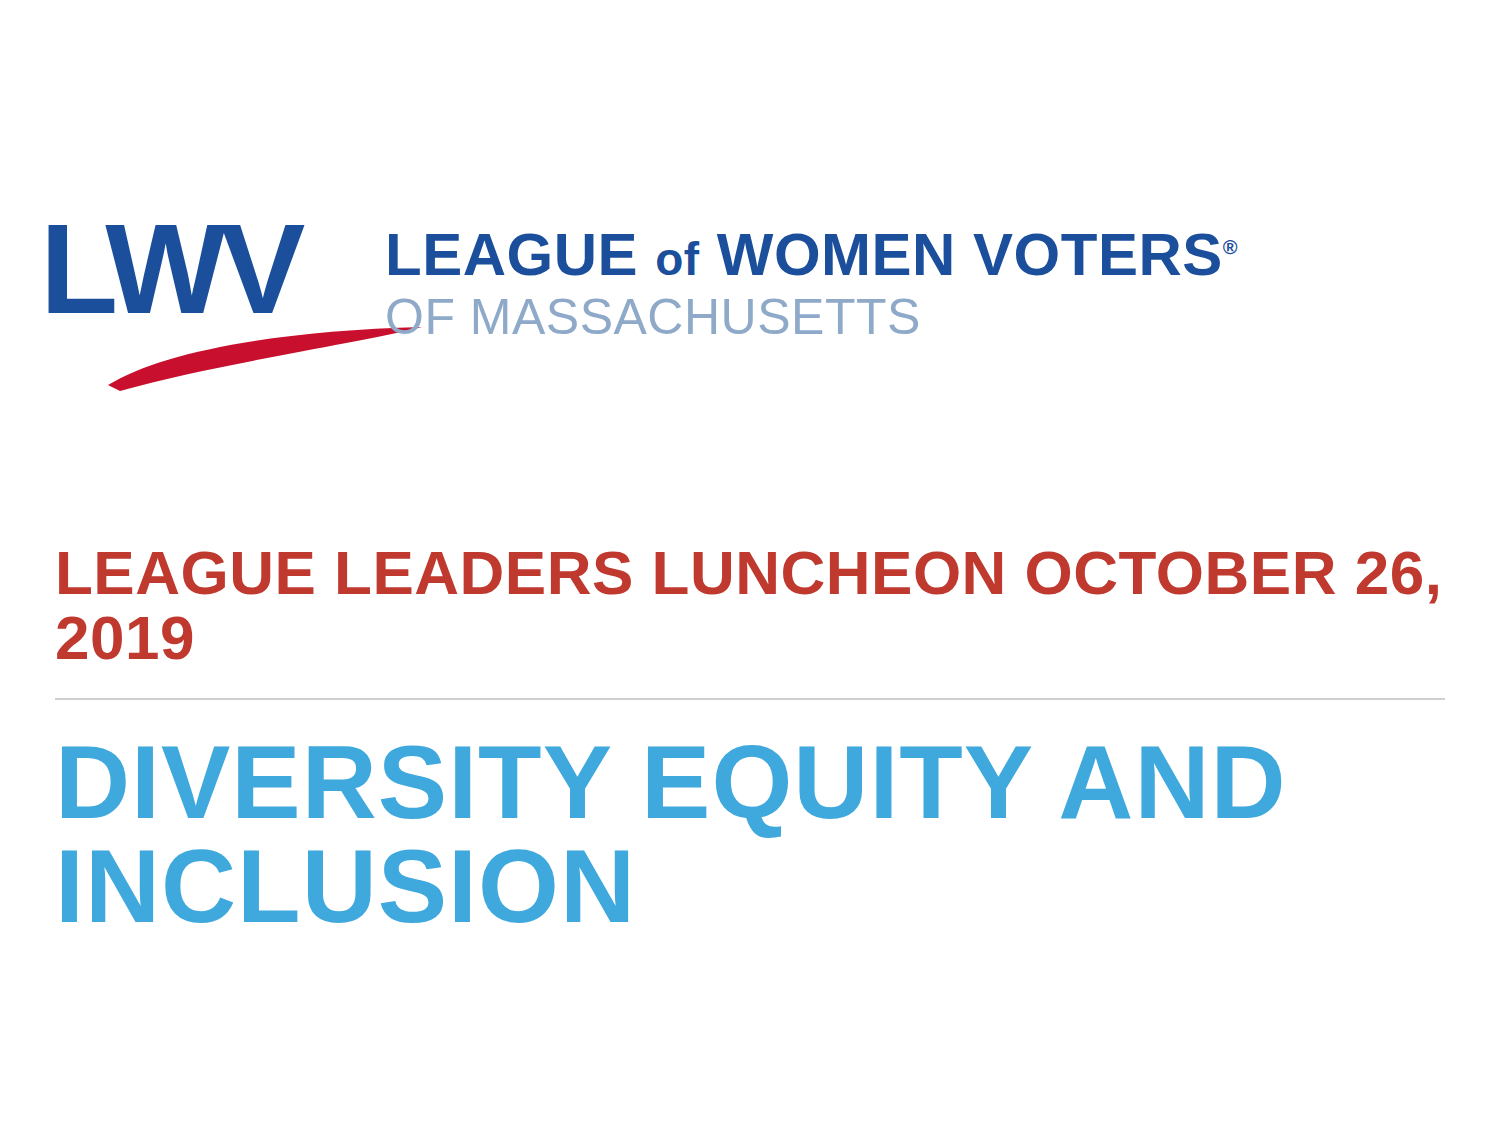LWV
LEAGUE of WOMEN VOTERS®
OF MASSACHUSETTS
League Leaders Luncheon October 26, 2019
Diversity Equity and Inclusion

◆ Work instructions ◆
Repeat the material exactly. Skip the images.

◆ Expected output ◆
LWV
LEAGUE of WOMEN VOTERS®
OF MASSACHUSETTS
League Leaders Luncheon October 26, 2019
Diversity Equity and Inclusion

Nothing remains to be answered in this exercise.